THE IMPORTANCE OF VISUALIZATION
Now you will be into race week where you will hopefully do very little in the way of swimming, biking, or running.
This is the time to be staying in the shade, topping up your glycogen stores, hydrating(beginning about Wednesday for a Sunday race)and visualizing yourself swimming a perfectly relaxed stroke, spinning easily on the bike, moving steadily on the marathon course, and crossing the Ironman finish line.
The importance of visualization cannot be over-stated. It will do you a hundred times more good than running or biking in the heat in the days preceding the race. Because others will be doing it, does not mean you should be as well.
Any careless expenditure of energy during race-week is unrecoverable in time for the race and will work against you.
You can visualize yourself doing the entire Ironman course while laying in the shade without expending one ounce of energy unnecessarily, getting sore, tired muscles, or getting dehydrated. Those are all things that will happen if you decide to tackle 60-70 miles of the bike course or run fifteen miles in the week before the race.
YOU SUDDENLY DOUBT YOURSELF
Welcome to the world of the Ironman Triathlon. Join the club of all the novice Ironmen over the years who begin to think they have bitten off a bit too much as the race gets closer and closer.

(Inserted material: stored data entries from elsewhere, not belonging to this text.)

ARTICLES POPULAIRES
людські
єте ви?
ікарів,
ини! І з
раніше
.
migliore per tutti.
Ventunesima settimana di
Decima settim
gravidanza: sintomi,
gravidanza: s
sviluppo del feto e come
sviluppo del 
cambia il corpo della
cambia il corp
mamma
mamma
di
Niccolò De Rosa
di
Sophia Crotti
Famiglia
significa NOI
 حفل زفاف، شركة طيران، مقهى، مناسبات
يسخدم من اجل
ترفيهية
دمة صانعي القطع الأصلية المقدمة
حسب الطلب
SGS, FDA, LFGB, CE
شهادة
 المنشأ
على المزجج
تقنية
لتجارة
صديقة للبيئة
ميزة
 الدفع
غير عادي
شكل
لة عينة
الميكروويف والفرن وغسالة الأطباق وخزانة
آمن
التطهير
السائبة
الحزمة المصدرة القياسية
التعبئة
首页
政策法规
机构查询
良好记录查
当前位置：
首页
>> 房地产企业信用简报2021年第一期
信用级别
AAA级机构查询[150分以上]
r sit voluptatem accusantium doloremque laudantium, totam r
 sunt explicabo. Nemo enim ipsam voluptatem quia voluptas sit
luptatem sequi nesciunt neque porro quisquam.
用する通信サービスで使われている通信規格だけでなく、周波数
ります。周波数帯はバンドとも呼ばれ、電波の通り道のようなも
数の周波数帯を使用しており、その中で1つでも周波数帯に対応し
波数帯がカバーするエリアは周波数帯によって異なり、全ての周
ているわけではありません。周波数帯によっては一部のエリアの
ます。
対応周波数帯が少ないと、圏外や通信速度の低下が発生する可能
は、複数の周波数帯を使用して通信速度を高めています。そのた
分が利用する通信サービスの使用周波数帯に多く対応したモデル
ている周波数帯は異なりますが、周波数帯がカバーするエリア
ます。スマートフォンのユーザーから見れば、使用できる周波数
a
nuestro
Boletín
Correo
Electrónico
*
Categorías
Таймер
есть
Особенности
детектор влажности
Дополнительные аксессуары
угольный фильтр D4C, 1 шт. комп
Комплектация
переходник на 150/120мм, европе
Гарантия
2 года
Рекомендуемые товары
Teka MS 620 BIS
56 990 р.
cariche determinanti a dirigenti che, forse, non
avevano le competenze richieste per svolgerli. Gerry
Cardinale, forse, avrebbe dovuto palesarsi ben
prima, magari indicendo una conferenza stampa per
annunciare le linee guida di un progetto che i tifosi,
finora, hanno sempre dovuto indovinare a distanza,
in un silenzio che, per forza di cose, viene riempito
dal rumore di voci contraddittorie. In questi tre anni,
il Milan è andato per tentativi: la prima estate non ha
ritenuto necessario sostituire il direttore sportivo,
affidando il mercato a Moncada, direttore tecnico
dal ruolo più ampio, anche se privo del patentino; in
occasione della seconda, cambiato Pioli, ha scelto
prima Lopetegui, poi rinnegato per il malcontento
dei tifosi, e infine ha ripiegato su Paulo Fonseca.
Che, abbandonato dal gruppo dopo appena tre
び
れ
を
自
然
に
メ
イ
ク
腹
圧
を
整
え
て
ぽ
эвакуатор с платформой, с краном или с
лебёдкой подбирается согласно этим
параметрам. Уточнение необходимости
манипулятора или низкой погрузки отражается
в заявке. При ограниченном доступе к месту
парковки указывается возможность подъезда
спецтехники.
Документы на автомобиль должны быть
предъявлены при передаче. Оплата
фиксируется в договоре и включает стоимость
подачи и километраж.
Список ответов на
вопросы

One of the biggest accomplishments of becoming an Ironman is overcoming these fears and finding yourself standing knee-deep in the water waiting for the race start as the anthem is playing in the background.
It is a moment you will remember forever and the moment you deserve because you have worked for it.
If not you……then who?
The very soul of the Ironman Triathlon is all of those people who have overcome so much adversity in order to make it to the finish line.
The Ironman family is comprised of people who were not willing to settle for mediocrity and watch life pass them by.
It is a time for ordinary people to do something extraordinary.
Don’t doubt it for a minute.
It’s your time to fly with the eagles and find out just how much you are truly capable of once you start believing in yourself.